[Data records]
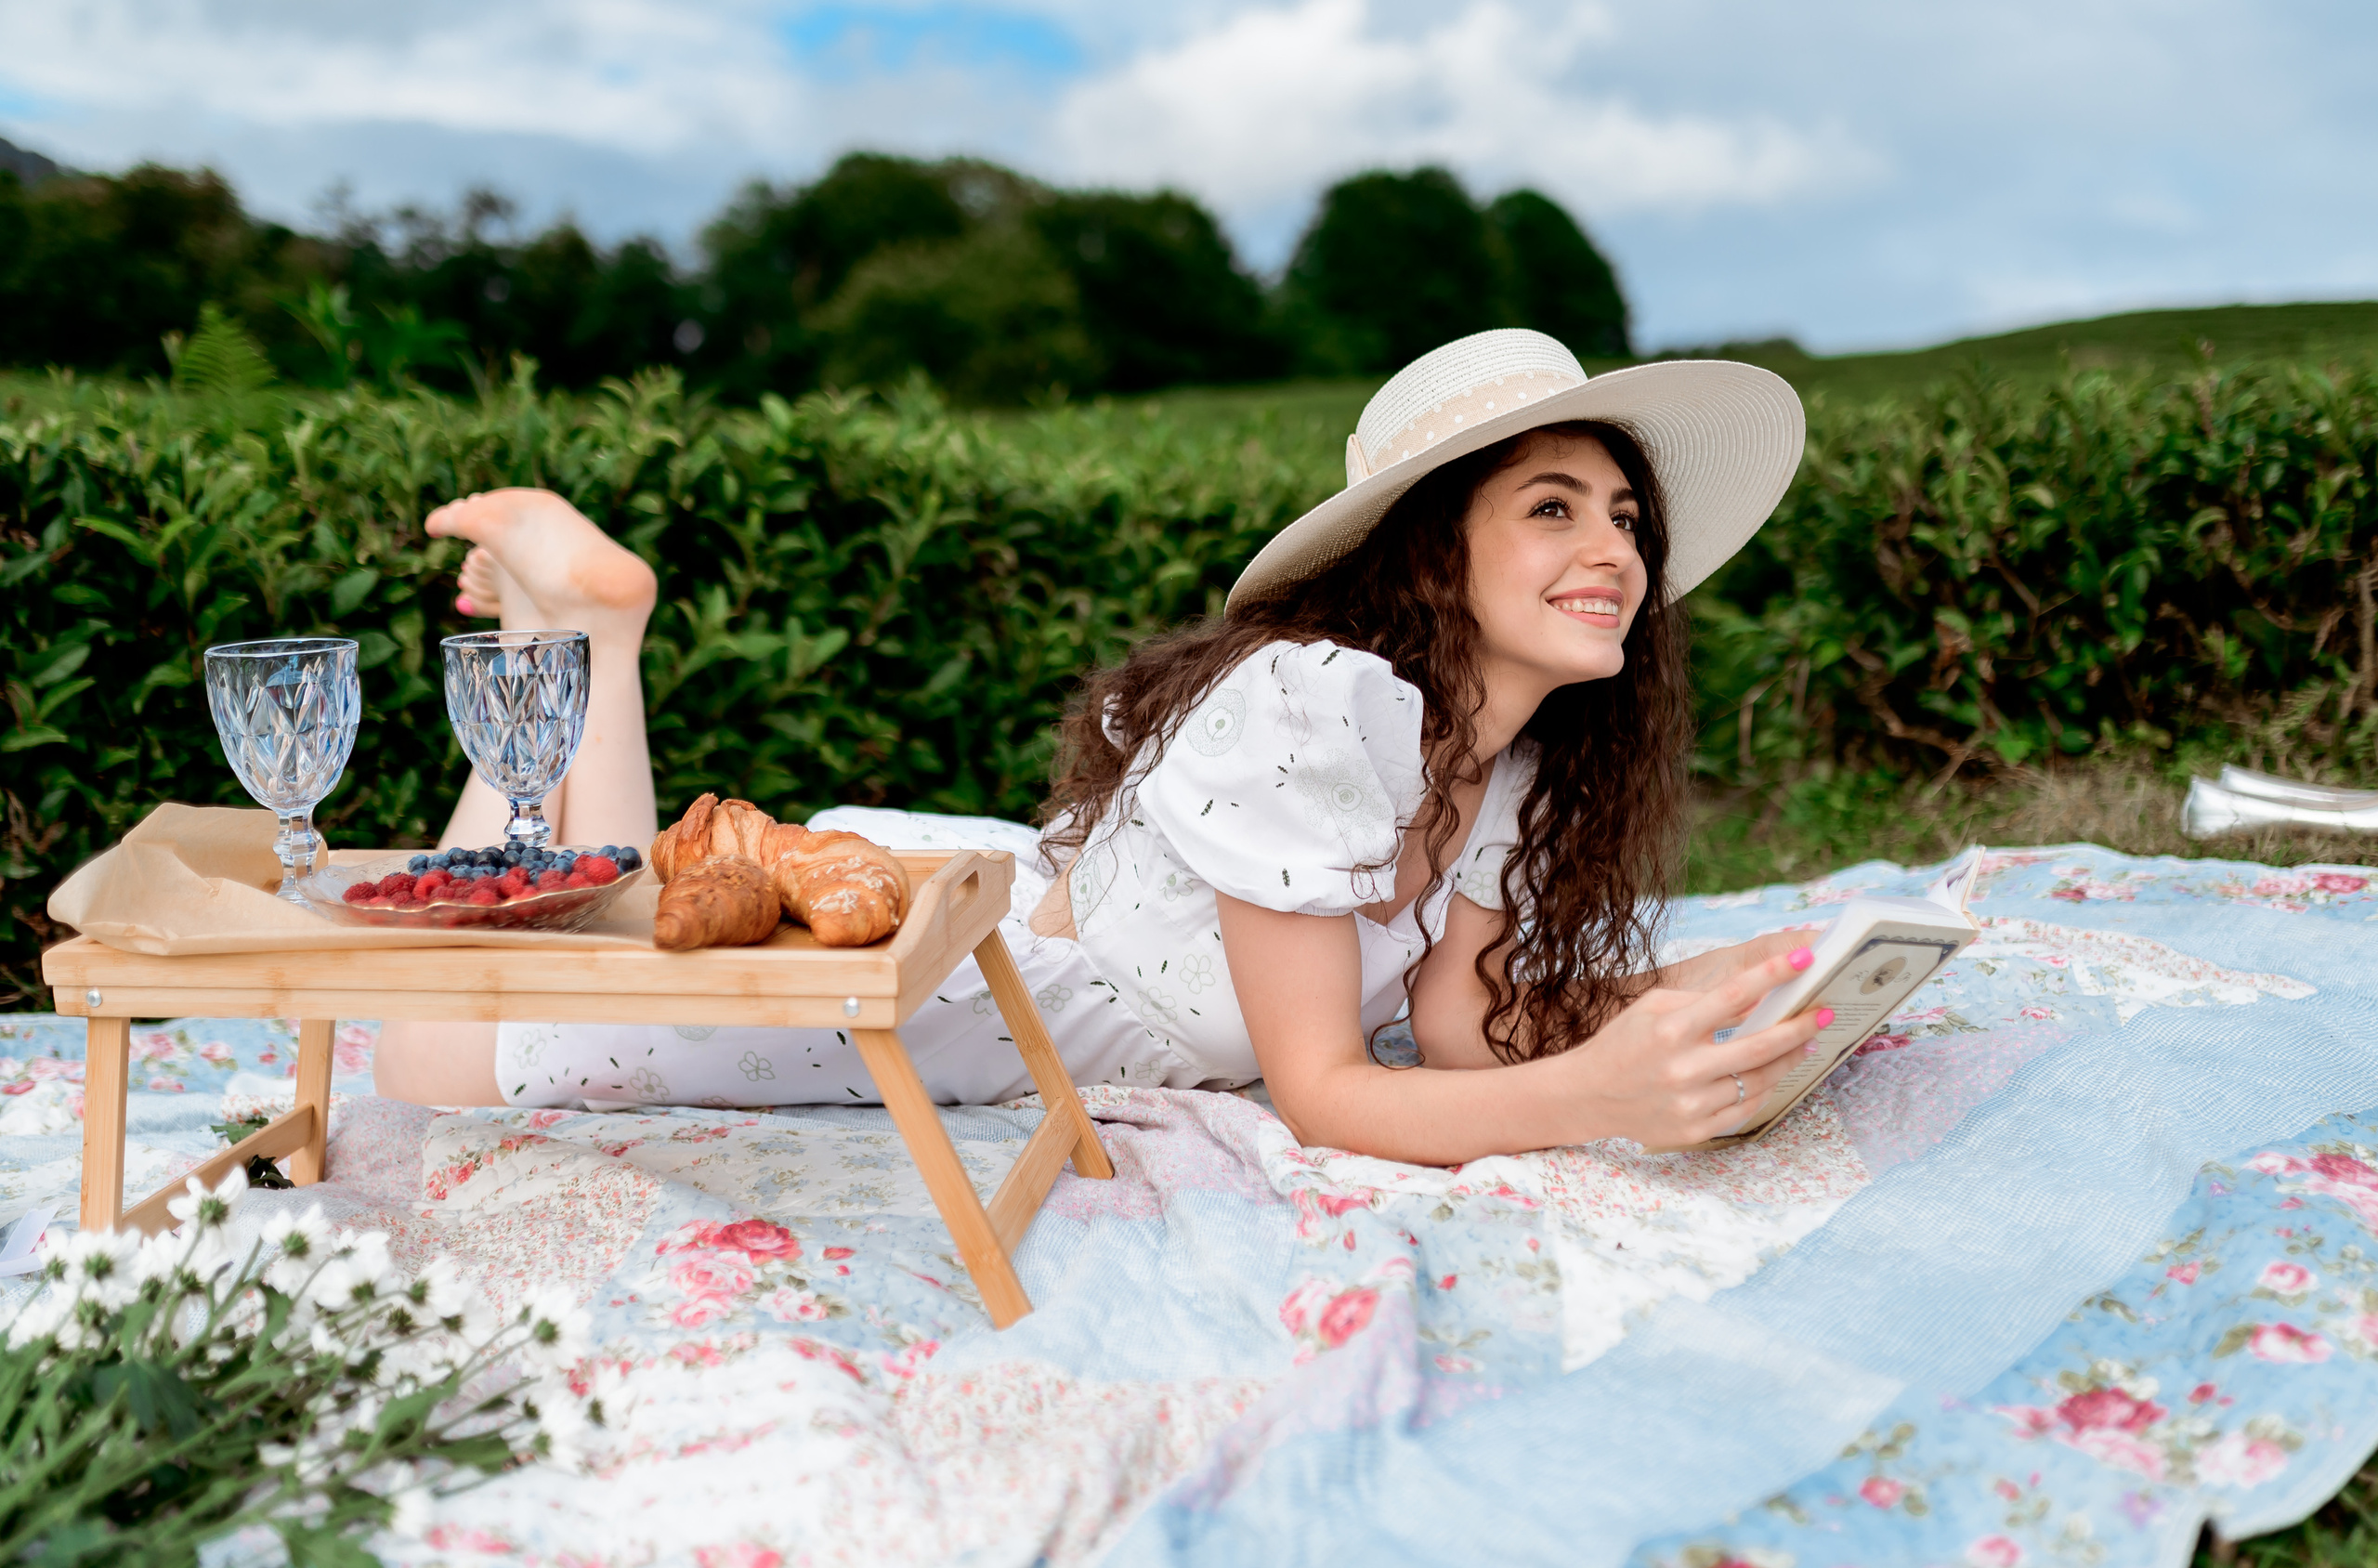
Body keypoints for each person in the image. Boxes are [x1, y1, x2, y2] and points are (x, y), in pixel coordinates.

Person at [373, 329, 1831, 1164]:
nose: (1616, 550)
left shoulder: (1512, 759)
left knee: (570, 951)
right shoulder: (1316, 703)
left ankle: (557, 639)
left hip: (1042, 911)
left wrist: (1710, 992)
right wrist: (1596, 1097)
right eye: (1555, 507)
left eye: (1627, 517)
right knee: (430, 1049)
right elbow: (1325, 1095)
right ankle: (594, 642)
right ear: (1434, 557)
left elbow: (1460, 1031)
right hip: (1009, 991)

### Assignment
Work through the records line by line, and once you reach the final line, report only how many held "right".

### Answer to this problem
8